Few problems in health care are more vexing or persistent than physician burnout. It’s a problem that poses a serious threat to patient care, no different from the spread of a virus or the impact of cigarette smoke. And it has only gotten worse since the pandemic.
Burned-out physicians are less effective as healers. They don’t connect as well with patients, undermining the therapeutic benefits of a close clinician-patient relationship. They are also more likely to make clinical errors.
But today, in our health system, an estimated 42 percent of physicians suffer from burnout. Not only is this impacting health outcomes, but it is also causing a severe and worsening physician shortage, especially in primary care. Last year, nearly 30,000 adult primary care physicians (PCPs) left the practice of medicine. A growing number of exhausted physicians are cutting back their clinical hours, pursuing non-medical careers, or retiring prematurely.

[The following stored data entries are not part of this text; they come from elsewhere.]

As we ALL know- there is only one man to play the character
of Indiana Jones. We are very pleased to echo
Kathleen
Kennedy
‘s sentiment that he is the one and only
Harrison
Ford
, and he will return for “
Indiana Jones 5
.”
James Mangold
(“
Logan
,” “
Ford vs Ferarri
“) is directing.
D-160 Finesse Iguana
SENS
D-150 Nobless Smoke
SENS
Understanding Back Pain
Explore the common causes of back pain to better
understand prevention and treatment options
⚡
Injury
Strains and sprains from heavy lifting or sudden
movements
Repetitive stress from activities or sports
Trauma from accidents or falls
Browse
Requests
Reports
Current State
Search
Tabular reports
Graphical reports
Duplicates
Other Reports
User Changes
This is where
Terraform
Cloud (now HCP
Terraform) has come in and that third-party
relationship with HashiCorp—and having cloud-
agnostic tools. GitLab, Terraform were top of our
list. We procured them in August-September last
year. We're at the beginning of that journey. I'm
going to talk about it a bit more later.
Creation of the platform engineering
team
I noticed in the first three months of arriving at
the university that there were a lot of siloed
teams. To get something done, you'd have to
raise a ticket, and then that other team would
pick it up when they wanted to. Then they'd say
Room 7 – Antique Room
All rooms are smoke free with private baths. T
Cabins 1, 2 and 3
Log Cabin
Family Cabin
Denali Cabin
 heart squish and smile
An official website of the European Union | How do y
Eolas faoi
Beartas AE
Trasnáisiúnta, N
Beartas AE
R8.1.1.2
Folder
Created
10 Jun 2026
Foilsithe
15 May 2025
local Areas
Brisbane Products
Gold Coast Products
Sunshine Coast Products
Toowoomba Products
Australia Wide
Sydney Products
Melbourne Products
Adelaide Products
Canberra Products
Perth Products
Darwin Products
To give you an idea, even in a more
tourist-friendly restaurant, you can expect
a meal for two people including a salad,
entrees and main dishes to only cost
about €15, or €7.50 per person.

Addressing burnout and its causes is key to reversing the great migration away from patient care, preventing the current shortage from growing much worse. We are at a tipping point, and we need solutions fast.
The main drivers of burnout, especially for PCPs, are obvious: too many short, hurried visits; diminished professional autonomy; and an overwhelming documentation workload. Doctors are growing increasingly frustrated by a working environment that prevents them from delivering the best possible care to their patients. This all stems from a health care model that incentivizes the quantity of patient visits over quality. Physicians know they could be more effective healers, but the system obstructs them.
Until and unless the nation can move to a system that rewards value more than volume, efforts to reverse burnout are destined to fall short. Health care outcomes will continue to suffer as a result.
Let’s start with the problem of the shrinking physician visit. To keep up with the perverse incentives inherent to fee-for-service reimbursement, PCPs have been forced to cram more visits into office hours to make their practices economically viable (four short visits pay better than one long one). By contrast, physicians compensated on patient outcomes – keeping patients well and out of the hospital – do not need to see 25 or 30 patients per day to keep their practice running.
I work with physician groups across the country, representing more than 2,700 community PCPs, who have committed to 100 percent value-based care for seniors. The results have been dramatic. Our most effective partner physicians spend significantly more time with their highest acuity patients – and schedule fewer, longer visits each day. This has proven to be a much more satisfying way to practice. In fact, in these practices, we see a 95 percent annual retention rate.
Value-based care is a team sport. Rather than practicing in an individual and isolated manner, PCPs in value-oriented practices lead interdisciplinary teams consisting of social workers, pharmacists, care managers, and nurse practitioners.
Value-based care can also ease documentation requirements, a major driver of physician dissatisfaction. Under fee-for-service reimbursement, physicians are often forced to jump through hoops to justify billing requirements that have nothing to do with better care. In contrast, value-based care centers on capturing only essential data for improving patient outcomes, freeing up physicians to focus on patient care, even if there isn’t an associated billing code.
Physicians choose medicine because we want to make a difference in people’s lives. On my very first day of medical school, a professor welcomed us to this noble guild by saying the greatest thing a physician can be is useful. In a mature value-based care practice, everything – from scheduling to staffing configurations to patient outreach efforts – is designed to make doctors more useful, keeping patients healthy and independent.
We have lost our way in fee-for-service medicine; we can regain it through value-based care.
Ben Kornitzer is a physician executive.